As retail banking evolves with ever-changing regulations, a greying leadership and growing online options for customers, one industry characteristic has remained unwaveringly true: many employees’ understanding of how a bank operates exists in a vacuum, often narrowly defined by their area of expertise. 

The CBA Executive Banking School provides an antidote to this stubborn silo mentality by equipping up-and-coming bank officers with the holistic perspective of retail banking required to effectively navigate industry shifts – no matter where they sit within a bank.

It’s just one of the benefits that sets this rigorous, boutique education program apart from others nationwide.

After the banking crisis hit back in the early 1990s, many banks jettisoned or scaled back their internal management training programs to help save money. Those programs often provided cross-trainings that gave employees a broader perspective of bank operations. Today however, retail bankers have less exposure to other business lines or opportunity to understand how each interrelates and contributes to the overall success of a bank. 

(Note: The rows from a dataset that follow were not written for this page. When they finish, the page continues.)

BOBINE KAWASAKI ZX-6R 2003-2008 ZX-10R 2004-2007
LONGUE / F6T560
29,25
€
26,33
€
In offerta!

Staffers from varying businesses within the same bank are “all separate, usually housed in different parts of the country, so they never see each other. They don’t know anything about the rest of the firm,” says Gerald A. Hanweck, associate dean for graduate programs and a finance professor at the George Mason University School of Management in Virginia. “There have been many attempts to get integrated staff relationships so they can cross-market products, but it’s failed.” 

Bankers armed with a wide-ranging understanding of how a bank operates and what constitutes good leadership can more fully address customers’ needs, says Anita Gentle Newcomb, a banking consultant at A.G. Newcomb & Co. in Maryland.

As the industry grows more competitive, “you’ve got to be sharp and firing on all cylinders. It’s a strategic imperative,” Newcomb says. “Bankers have got to be much better at making sure that their people have been appropriately developed and have the tools and customer intelligence to be able to recognize (customer) needs, offer solutions and just ask for business,” regardless of an employee’s specific responsibility within a bank.

One way to achieve that is to educate bank officers not only about their role, Hanweck says, but also about alternative roles, who supports those and “how bank business is related to each of these.” 

Such an approach, one that essentially breaks down traditional silos, is at the core of the CBA Executive Banking School curriculum. Graduates of the exclusive program gain a comprehensive understanding of retail banking – and banking overall – as well as the critical skills to propel them into more complex leadership positions.

Newcomb stresses that professional development opportunities such as the CBA program are a sound investment for today’s banks – from small players to large ones. “It allows employees to hear from experts about all areas of a bank,” she says. “It just broadens their perspective and understanding of how it all fits together.” 

That was Christy Merecka’s experience at the CBA program. “You’re not just in your box, thinking about the things you need to do,” says the 2012 graduate, an assistant vice president of financial analysis at Frost Bank in Texas. “You’re thinking about what the bank needs to do and about the future of the bank.” 

While graduates such as Merecka may indeed return to a workplace environment with limited integration among business lines, they do so liberated from the silo mentality. It is a priceless perspective that transforms how they approach their work. And it’s a perspective the CBA program cultivates year after year as it continues to inspire the next generation of innovative leaders in retail banking.